You must have no clue how things work in that regard! - sm
[ In Reply To ..]
Because he HAD MY MONEY. Oh yah...I forgot... I am MADE OF MONEY!! DUH!!!
did you pay up front? - yes I do know how it works
[ In Reply To ..]
Even if you did pay up front, he can only use what he worked for and then you get reimbursed. The retainer fee is usually 500 to 1000, and if he does not use it, he has to refund it. Also, they usually bill as you go. I dont understand how he had all your money. Even if you gave him 10,000, he can only bill you for work he did and the rest would be refunded.

The whole DUH comment was not necessary!

My now ex was the kind of guy that I thought would - sm

[ In Reply To ..]
never do anything to hurt me or the kids. I was completely wrong. He has done everything in his power to hurt us. I did not see any mention of kids (skimmed over), but whatever you do, act like he is going to screw you over bigtime. I tried everything to get along with my ex and he is still pulling crap 6 years after the divorce, from stealing thousands of dollars from me to brainwashing my kids against me and doing the parental alienation thing where he would not let my kids contact me for a week at a time. you have to be prepared for any possibility regardless what he says.

exactly... but here is what I dont understand - sm

[ In Reply To ..]
Most states have a 50/50 policy and no fault divorce. This means you get half debt, half assets and it does not matter how the divorce came to be.

She may get "alimony which is not called maintenance" depending on the years married and the level of income difference, however, if she is depending on that to pay mortgage, she can get into big trouble. If he does not pay, it takes a LONG time to get a court date and then they allow him time to "purge himself" meaning bring the balance up to date, and then that can get dragged out for over a year. Who will pay the mortgage in the meantime?

My ex got away with not paying child support for 3 years before they finally ordered back pay plus current. Big whoop... for 3 years my kids needed to eat.

She needs to plan on supporting herself with just her income and if he pays money, that is a bonus.

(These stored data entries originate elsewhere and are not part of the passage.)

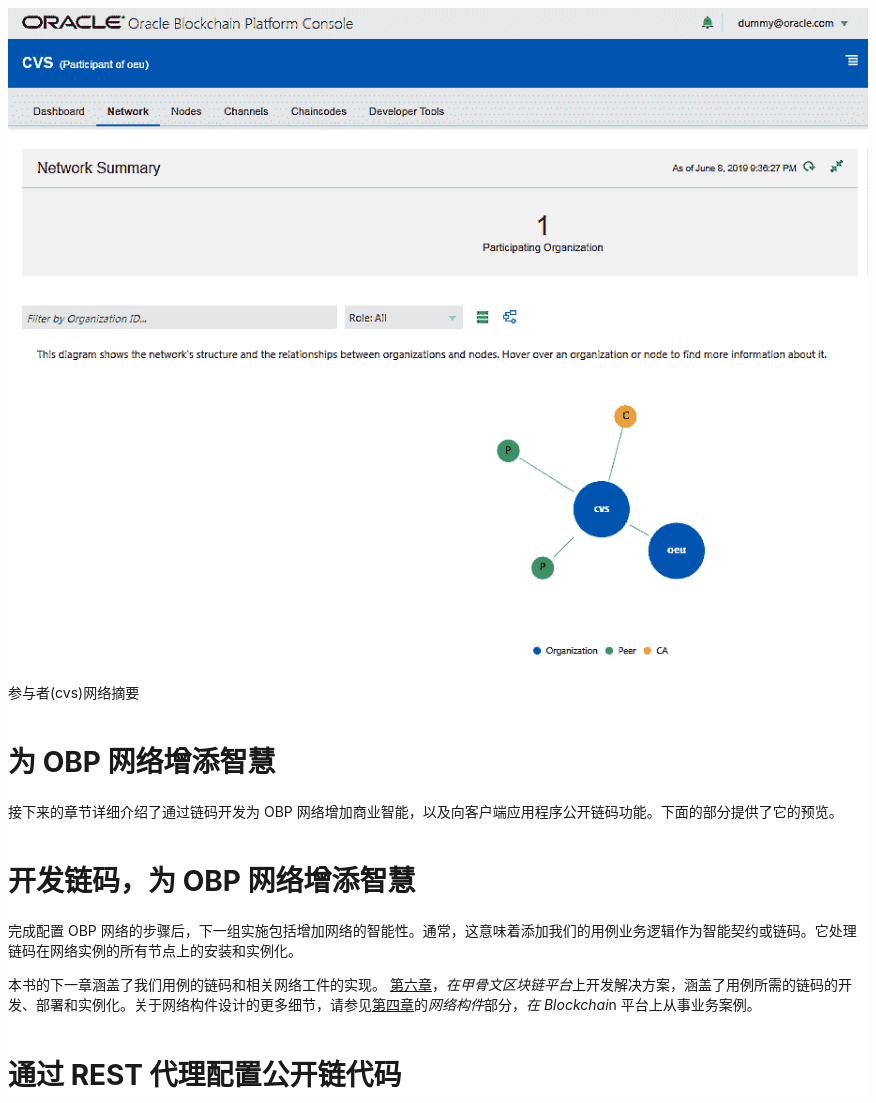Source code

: ![](img/26356d2e-dc02-433d-9b34-760450aa84d4.png)

参与者(cvs)网络摘要

# 为 OBP 网络增添智慧

接下来的章节详细介绍了通过链码开发为 OBP 网络增加商业智能，以及向客户端应用程序公开链码功能。下面的部分提供了它的预览。

# 开发链码，为 OBP 网络增添智慧

完成配置 OBP 网络的步骤后，下一组实施包括增加网络的智能性。通常，这意味着添加我们的用例业务逻辑作为智能契约或链码。它处理链码在网络实例的所有节点上的安装和实例化。

本书的下一章涵盖了我们用例的链码和相关网络工件的实现。 [第六章](6.html)，*在甲骨文区块链平台*上开发解决方案，涵盖了用例所需的链码的开发、部署和实例化。关于网络构件设计的更多细节，请参见[第四章](4.html)的*网络构件*部分，*在 Blockchai*n 平台上从事业务案例。

# 通过 REST 代理配置公开链代码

Additionally, hiring attorneys to divide up half only costs more money. If there is a way do to it between them, they need to. Just agree to use the money for themselves and not get caught up in anger. It is a choice.

divorce - memt

[ In Reply To ..]
First of all, to the OP I just want to say that I am sorry you are going through this!!

I'm not going to give advice because I have yet to be in a divorce situation (but may be coming soon). I also feel that you really never know what you will do in a situation unless/until you are in such a situation. That being said, I agree that there will probably be a 50/50 situation with debts and assets. However, if he agrees to pay whatever, then it needs to be stated in the divorce decree. Unfortunately, that dosn't mean that he will come through and actually do what he is supposed to, thus creating more trouble for you and legal action against him. Also agree with above that you MUST be able to take care of yourself in the event that he chooses to go against the agreement, which sadly happens all too often and it is usually the woman that ends up in the poor house.

I've been thinking about divorce in my own situation and I have to say that I would not try to take care of it without an attorney even though it will cost more. There are just too many legalities that I would not feel comfortable with and I would not trust my spouse to be honest in any of the settlement agreements.

I hope that things will work in your favor and that your husband can be true to his word.
Just a suggestion - been there
[ In Reply To ..]
Interview at least 3 attorneys. I know it takes a little time but it will be worth it in the long run. The consultations should be free and you will get a feel of how they will handle the case. You should be led in the same direction as to their plan of action by all 3 and it will give you an idea of what you want to ask for, insist upon, etc.

Good Luck, but in the long run I think you will find yourself a happier person, it just takes time to adjust to all the changes you will go through.